En improvisant, des codes physiques imprévus émergent et font sens. Les interprètes trouvent des façons de bouger en scène tout en incarnant leur personnage de goéland sans pour autant chercher la représentation. Le travail corporel que le metteur en scène et le chorégraphe, Luca « Lazylegz » Patuelli, ont mené pendant le processus de création est plus abstrait que réaliste. Les acteurs et actrices vivant avec une limitation physique ont des présences extrêmement fortes et uniques en scène, il ne leur faut presque rien faire pour laisser apparaître l’histoire. Lorsqu’un interprète joue l’oiseau, il maintient une double posture, car il reste aussi un interprète sans bras en scène et lorsqu’il parle de ses ailes, il y a déjà du sens qui émerge.
WF – Qu’est-ce que vous aimeriez changer dans la conception du public face aux personnes qui ont des limitations physiques?
JLS – La ville n’est pas accueillante pour les personnes qui n’ont pas une parfaite capacité de mouvement, plusieurs métros ne sont pas accessibles aux personnes à mobilité réduite. Pourtant, bouger, c’est notre vie : on bouge toujours dans la vie!
De plus, on est tous en processus de devenir handicapé, parce que la vieillesse finit presque toujours par réduire considérablement notre capacité à bouger, marcher, monter des escaliers. On va tous et toutes un jour ou l’autre avoir une mobilité restreinte. Montréal est construite par des personnes fortes qui ont une pleine capacité physique, mais ces personnes fortes qui construisent la ville, ne seront pas toujours fortes, ces personnes vont vieillir et vont perdre de la mobilité et la ville qu’ils ont construite ne sera même plus adaptée pour eux!
WF – Qui est ce jeune Jonathan qu’on a tous et toutes en chacun de nous?
JLS – Depuis que je suis enfant, je pense que l’énergie créative est vraiment importante. J’aime voir le monde s’exprimer par la créativité, comme Jonathan le fait avec le vol dans la pièce. J’aime entendre les choses étranges que les gens font et qu’ils sont timides de partager, car peu importe ce que font les gens, lorsqu’ils sont créatifs, ils sont beaux à voir.

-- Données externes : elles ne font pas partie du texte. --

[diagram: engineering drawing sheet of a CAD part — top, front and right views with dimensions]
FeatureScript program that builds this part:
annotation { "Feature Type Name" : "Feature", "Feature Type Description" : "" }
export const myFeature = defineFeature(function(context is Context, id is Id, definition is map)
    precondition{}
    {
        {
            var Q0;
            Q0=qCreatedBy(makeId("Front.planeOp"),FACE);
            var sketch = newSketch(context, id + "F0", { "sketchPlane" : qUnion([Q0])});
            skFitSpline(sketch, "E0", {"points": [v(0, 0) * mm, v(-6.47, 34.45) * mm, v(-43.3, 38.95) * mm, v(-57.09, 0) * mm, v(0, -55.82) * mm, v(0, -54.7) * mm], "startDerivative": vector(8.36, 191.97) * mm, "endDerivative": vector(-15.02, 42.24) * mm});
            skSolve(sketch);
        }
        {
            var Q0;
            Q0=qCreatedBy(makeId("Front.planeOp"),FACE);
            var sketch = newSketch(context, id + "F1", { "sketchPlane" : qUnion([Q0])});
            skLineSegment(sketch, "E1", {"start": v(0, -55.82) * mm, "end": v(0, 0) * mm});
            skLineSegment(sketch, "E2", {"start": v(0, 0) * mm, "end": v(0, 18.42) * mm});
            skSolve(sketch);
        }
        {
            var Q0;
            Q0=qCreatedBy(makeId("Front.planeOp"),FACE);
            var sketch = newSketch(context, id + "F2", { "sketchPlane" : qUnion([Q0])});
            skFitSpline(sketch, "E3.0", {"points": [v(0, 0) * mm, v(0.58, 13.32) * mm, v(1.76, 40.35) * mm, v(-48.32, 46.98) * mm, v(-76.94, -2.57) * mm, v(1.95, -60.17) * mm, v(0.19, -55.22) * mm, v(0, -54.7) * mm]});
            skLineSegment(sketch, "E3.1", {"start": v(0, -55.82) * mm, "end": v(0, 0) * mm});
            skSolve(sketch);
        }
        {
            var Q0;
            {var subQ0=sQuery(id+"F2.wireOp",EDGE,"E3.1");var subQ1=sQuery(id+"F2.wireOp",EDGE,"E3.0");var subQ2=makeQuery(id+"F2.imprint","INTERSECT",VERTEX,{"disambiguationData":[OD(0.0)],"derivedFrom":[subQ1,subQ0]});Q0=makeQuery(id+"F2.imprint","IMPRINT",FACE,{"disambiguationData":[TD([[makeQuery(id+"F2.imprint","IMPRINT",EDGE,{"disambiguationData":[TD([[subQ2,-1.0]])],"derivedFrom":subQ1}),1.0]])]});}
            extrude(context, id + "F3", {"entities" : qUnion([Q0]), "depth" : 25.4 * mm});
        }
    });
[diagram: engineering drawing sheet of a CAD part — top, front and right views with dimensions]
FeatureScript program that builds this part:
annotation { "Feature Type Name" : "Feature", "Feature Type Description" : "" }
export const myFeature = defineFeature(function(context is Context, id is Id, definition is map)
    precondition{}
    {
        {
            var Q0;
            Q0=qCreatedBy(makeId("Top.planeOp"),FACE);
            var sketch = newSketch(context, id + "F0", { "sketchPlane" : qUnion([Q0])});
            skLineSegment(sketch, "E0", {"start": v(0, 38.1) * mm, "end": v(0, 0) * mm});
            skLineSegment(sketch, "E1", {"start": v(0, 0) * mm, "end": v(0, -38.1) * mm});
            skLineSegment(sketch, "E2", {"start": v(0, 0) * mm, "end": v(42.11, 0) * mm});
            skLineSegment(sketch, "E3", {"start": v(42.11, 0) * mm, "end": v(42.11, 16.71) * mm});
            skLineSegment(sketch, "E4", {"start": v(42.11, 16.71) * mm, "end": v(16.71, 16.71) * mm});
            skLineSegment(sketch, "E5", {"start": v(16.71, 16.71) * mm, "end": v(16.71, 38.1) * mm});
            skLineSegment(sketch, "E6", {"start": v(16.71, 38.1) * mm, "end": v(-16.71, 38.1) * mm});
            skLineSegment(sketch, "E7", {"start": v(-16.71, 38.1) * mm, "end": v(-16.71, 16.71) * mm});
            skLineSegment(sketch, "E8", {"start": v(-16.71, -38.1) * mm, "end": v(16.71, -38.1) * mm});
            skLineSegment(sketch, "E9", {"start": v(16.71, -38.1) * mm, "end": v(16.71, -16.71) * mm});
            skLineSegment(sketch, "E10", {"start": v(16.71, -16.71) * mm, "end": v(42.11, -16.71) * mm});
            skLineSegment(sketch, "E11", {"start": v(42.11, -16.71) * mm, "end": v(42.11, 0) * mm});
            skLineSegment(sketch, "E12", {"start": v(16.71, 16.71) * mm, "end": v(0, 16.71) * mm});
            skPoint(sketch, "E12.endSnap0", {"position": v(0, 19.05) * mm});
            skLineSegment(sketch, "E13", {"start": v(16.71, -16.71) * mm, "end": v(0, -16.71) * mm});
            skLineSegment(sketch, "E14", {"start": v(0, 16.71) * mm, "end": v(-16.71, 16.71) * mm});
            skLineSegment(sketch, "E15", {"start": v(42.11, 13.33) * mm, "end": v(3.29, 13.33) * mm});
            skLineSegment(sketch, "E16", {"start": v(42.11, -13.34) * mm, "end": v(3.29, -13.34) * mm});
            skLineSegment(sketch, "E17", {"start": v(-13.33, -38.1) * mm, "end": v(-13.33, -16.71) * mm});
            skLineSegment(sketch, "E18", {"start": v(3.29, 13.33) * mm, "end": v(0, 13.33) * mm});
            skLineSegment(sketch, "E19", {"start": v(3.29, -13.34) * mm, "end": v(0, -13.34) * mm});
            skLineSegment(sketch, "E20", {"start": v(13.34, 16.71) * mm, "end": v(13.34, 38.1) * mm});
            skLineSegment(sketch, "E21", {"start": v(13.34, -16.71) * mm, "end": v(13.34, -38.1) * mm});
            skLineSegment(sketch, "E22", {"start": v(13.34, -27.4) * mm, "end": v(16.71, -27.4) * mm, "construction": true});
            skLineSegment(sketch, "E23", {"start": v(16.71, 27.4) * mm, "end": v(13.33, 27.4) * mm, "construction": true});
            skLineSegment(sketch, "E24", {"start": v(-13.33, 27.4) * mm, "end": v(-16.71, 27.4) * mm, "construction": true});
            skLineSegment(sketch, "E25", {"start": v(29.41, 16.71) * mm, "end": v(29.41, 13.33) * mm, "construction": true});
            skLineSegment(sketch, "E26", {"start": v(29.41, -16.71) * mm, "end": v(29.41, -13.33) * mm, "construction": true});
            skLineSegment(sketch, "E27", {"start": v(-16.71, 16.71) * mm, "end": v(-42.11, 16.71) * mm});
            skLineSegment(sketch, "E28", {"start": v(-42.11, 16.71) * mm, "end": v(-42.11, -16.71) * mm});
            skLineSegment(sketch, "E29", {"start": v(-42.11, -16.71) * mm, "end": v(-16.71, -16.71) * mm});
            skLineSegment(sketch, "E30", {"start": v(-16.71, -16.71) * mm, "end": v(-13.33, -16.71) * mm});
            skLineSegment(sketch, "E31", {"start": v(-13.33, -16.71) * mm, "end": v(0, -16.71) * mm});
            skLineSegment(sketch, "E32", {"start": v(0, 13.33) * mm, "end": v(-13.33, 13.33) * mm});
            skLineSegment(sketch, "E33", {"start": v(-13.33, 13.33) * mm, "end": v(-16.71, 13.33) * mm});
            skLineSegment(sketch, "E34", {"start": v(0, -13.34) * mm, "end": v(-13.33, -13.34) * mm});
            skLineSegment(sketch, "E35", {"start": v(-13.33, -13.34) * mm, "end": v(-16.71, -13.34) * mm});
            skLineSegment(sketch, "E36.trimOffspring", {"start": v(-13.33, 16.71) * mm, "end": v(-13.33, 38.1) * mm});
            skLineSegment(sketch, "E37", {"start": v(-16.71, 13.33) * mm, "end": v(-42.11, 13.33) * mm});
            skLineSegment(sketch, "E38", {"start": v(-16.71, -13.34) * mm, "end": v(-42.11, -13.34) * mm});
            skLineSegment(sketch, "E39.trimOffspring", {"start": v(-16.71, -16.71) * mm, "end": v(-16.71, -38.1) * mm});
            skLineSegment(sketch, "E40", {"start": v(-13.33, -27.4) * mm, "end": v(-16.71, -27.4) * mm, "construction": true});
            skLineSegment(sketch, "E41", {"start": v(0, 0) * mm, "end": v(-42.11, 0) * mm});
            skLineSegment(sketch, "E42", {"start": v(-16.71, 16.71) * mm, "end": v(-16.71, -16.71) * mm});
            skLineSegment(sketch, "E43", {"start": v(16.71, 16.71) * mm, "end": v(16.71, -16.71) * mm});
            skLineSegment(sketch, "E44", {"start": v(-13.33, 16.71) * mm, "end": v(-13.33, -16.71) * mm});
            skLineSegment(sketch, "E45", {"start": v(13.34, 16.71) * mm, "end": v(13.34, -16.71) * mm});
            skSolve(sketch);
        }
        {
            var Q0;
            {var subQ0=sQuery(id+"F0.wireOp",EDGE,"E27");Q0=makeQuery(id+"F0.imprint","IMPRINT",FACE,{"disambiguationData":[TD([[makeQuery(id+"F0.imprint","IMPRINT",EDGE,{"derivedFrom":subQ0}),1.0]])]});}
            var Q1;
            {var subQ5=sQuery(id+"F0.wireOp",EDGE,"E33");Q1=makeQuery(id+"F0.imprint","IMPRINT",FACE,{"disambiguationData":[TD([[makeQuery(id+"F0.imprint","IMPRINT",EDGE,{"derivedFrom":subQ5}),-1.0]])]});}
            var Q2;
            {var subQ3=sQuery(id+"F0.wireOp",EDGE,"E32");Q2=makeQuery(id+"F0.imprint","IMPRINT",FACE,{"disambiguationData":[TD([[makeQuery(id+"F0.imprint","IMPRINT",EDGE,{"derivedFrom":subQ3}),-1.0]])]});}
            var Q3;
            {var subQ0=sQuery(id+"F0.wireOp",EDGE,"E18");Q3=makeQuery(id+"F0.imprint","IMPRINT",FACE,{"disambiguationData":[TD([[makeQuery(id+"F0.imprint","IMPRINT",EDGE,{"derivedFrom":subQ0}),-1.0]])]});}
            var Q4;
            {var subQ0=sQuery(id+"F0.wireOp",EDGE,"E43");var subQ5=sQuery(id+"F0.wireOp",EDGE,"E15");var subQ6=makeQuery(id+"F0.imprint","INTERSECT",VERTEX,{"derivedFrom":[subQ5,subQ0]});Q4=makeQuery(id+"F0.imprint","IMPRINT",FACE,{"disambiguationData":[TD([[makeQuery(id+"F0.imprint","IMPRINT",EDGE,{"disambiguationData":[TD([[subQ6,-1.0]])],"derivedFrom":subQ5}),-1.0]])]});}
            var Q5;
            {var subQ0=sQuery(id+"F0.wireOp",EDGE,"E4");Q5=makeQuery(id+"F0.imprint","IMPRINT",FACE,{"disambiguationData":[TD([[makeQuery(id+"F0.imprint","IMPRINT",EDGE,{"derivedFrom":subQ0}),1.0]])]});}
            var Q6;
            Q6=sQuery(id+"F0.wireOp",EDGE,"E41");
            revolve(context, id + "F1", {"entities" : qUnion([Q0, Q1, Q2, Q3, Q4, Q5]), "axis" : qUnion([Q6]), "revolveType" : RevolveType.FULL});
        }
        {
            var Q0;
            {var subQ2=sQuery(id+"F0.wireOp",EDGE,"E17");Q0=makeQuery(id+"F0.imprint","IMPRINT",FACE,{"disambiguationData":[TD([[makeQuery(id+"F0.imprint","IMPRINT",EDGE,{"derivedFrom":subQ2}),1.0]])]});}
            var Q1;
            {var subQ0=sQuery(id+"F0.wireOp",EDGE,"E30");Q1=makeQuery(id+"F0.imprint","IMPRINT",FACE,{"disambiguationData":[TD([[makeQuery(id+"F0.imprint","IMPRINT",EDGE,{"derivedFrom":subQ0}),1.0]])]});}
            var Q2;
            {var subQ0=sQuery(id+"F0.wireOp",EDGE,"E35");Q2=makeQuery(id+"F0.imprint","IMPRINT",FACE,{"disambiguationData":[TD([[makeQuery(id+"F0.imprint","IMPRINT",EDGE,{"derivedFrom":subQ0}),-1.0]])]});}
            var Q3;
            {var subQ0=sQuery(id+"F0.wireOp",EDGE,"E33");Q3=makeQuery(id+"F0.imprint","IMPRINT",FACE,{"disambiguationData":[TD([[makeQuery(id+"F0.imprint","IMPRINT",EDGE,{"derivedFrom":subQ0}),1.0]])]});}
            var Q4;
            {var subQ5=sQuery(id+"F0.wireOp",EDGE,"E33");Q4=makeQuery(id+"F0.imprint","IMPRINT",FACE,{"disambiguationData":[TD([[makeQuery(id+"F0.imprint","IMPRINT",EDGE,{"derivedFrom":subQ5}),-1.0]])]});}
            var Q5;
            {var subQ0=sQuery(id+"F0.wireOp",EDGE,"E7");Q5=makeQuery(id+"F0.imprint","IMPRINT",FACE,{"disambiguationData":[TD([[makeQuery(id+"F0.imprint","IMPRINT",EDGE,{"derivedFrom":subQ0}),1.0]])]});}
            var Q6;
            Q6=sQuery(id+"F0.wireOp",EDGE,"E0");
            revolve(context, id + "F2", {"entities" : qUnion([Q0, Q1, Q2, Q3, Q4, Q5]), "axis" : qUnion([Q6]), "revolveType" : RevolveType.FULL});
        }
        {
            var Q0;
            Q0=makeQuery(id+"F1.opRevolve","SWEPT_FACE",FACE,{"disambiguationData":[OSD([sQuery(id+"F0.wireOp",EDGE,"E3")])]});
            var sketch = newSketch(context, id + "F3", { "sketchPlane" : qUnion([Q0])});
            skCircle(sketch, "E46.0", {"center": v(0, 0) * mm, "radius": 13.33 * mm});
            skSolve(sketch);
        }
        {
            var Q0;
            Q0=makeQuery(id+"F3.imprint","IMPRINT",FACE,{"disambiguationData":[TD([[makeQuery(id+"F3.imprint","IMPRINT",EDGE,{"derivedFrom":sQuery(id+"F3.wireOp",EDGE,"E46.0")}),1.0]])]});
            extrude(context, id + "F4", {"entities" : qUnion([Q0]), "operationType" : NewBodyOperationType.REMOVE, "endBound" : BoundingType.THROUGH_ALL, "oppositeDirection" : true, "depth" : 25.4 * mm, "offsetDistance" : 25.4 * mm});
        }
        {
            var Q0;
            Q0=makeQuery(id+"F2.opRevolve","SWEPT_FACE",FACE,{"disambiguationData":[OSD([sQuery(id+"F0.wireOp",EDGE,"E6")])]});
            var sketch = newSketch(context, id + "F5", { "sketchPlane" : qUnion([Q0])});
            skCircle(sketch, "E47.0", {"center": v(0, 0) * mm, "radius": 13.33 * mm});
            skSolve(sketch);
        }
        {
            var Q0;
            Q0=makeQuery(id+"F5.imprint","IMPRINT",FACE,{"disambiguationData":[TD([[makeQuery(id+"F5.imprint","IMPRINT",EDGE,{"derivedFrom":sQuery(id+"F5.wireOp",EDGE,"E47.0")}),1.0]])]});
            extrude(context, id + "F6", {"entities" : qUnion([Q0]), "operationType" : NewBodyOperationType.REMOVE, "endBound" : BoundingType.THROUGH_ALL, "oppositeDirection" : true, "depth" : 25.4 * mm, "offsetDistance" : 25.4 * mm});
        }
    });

Jonathan, dans sa phase adolescente, haït le monde d’où il vient, mais adulte il n’est pas complètement satisfait dans sa nouvelle communauté idyllique ; plus vieux il retourne d’où il vient pour essayer de comprendre sa communauté, mais il ne la comprendra jamais. Ça me touche beaucoup, ce va-et-vient entre l’individu et la communauté. Quand je suis dans une gang, je sens que je suis un individu et je veux être seul. Quand je suis seul, je me sens isolé et triste et j’ai envie d’être avec un groupe. C’est un va-et-vient constant qu’on doit apprendre à accepter.